Rarely has a book inspired so many to do so much in so such seemingly small ways. Walden and Civil Disobedience is a life manual for the intellectually rigorous. You can picture Gandhi reading this work as he languished in a South African prison, or Nelson Mandela doing the same, also immurated in a South African hellhole. Thoreau takes a break from the hustle and bustle of the big town and retires to Walden Pond, claiming it to be the environment his soul needs for an honest revival. And what a revival it is too. We hear gems on everything, from music to language to civilization to hunting to engineering. Thoreau’s musings are the ramblings of a very wise man, though the language can be a bit circumlocutory at times.
Civil Disobedience quietly brings up the spectre of rebellion against an unjust government. After all, if the government is unjust, it is not a crime to rise up against it. But how exactly is one to rebel against the machinery of the state?
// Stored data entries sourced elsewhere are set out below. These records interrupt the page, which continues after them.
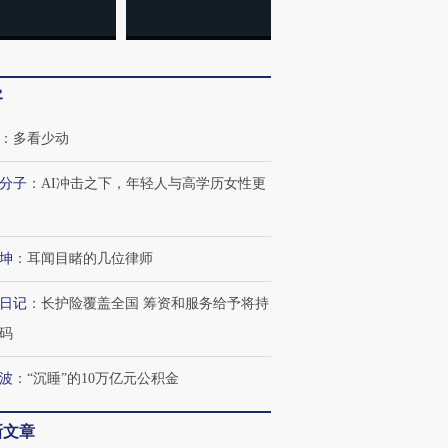
客
：
多看少动
分子
：
AI冲击之下，年轻人与高学历女性更
坤
：
耳闻目睹的几位律师
日记
：
长护险覆盖全国 筹资和服务给予将持
码
波
：
“沉睡”的10万亿元公积金
新文章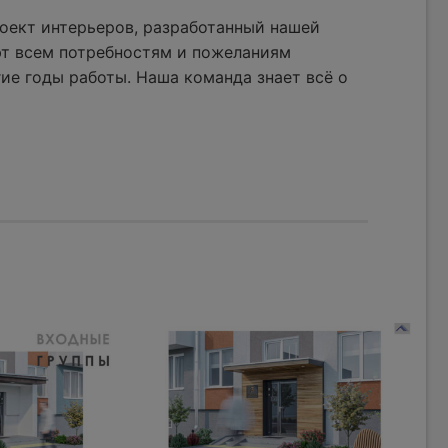
оект интерьеров, разработанный нашей
ют всем потребностям и пожеланиям
ие годы работы. Наша команда знает всё о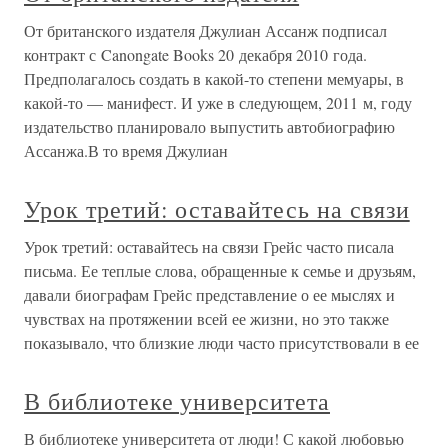
От британского издателя Джулиан Ассанж подписал
контракт с Canongate Books 20 декабря 2010 года.
Предполагалось создать в какой-то степени мемуары, в
какой-то — манифест. И уже в следующем, 2011 м, году
издательство планировало выпустить автобиографию
Ассанжа.В то время Джулиан
Урок третий: оставайтесь на связи
Урок третий: оставайтесь на связи Грейс часто писала
письма. Ее теплые слова, обращенные к семье и друзьям,
давали биографам Грейс представление о ее мыслях и
чувствах на протяжении всей ее жизни, но это также
показывало, что близкие люди часто присутствовали в ее
В библиотеке университета
В библиотеке университета от люди! С какой любовью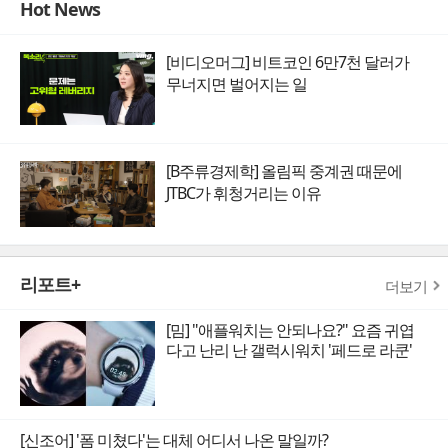
Hot News
[비디오머그] 비트코인 6만7천 달러가
무너지면 벌어지는 일
[B주류경제학] 올림픽 중계권 때문에
JTBC가 휘청거리는 이유
리포트+
더보기
[밈] "애플워치는 안되나요?" 요즘 귀엽
다고 난리 난 갤럭시워치 '페드로 라쿤'
[신조어] '폼 미쳤다'는 대체 어디서 나온 말일까?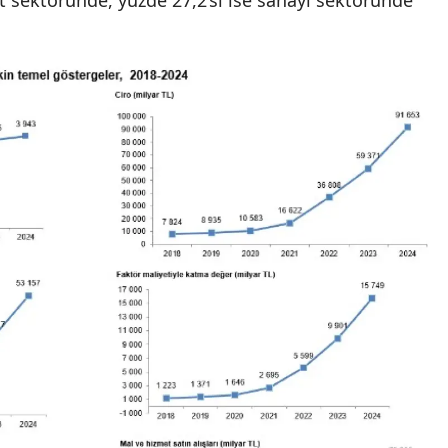
t sektöründe, yüzde 27,2’si ise sanayi sektöründe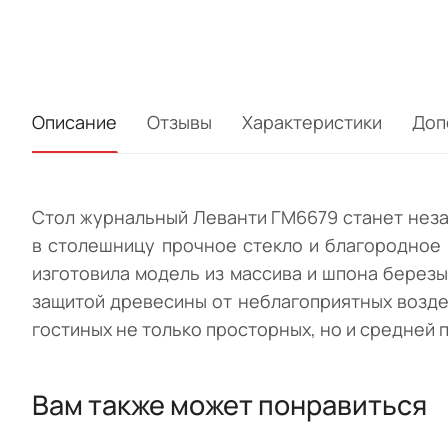
Описание
Отзывы
Характеристики
Доп
Стол журнальный Леванти ГМ6679 станет нез
в столешницу прочное стекло и благородное
изготовила модель из массива и шпона березы
защитой древесины от неблагоприятных возде
гостиных не только просторных, но и средней п
Вам также может понравиться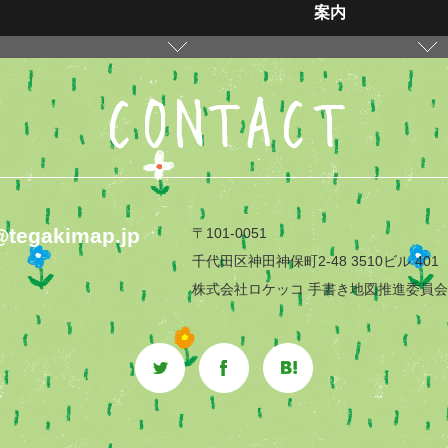
案内
CONTACT
@tegakimap.jp
〒101-0051
千代田区神田神保町2-48 3510ビル 401
株式会社ロケッコ 手書き地図推進委員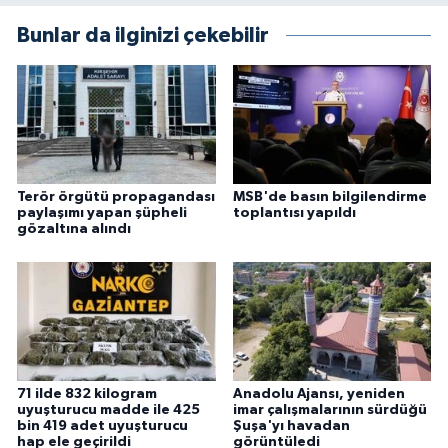
Bunlar da ilginizi çekebilir
Terör örgütü propagandası
MSB'de basın bilgilendirme
paylaşımı yapan şüpheli
toplantısı yapıldı
gözaltına alındı
71 ilde 832 kilogram
Anadolu Ajansı, yeniden
uyuşturucu madde ile 425
imar çalışmalarının sürdüğü
bin 419 adet uyuşturucu
Şuşa'yı havadan
hap ele geçirildi
görüntüledi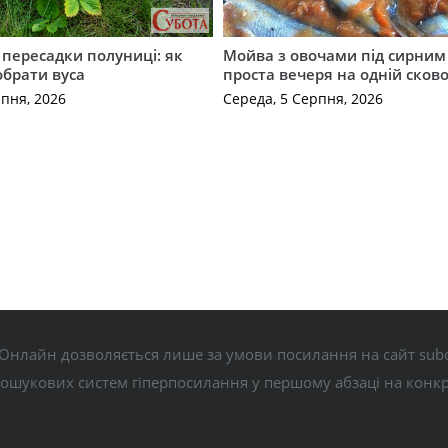
с пересадки полуниці: як
Мойва з овочами під сирним 
обрати вуса
проста вечеря на одній сков
рпня, 2026
Середа, 5 Серпня, 2026
Онлайн дозволяється лише за умови посилання на сайт subo
пошукових систем гіперпосилання у першому абзаці на конк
Remember that the vast majority of men lead lives of quiet desperation. Is this tacit desperation to be counted upon to explode in a violent frenzy as it did in 1776. Thoreau thinks not, and prefers to be a disobedient citizen until the day the ideal state is born, the one that considers him an equal. Alas, Thoreau was a few millennia ahead of his time, as that time is not arriving soon, for the vast majority of nations.
Prognosis: meandering at time, despite that, an absolute must-read.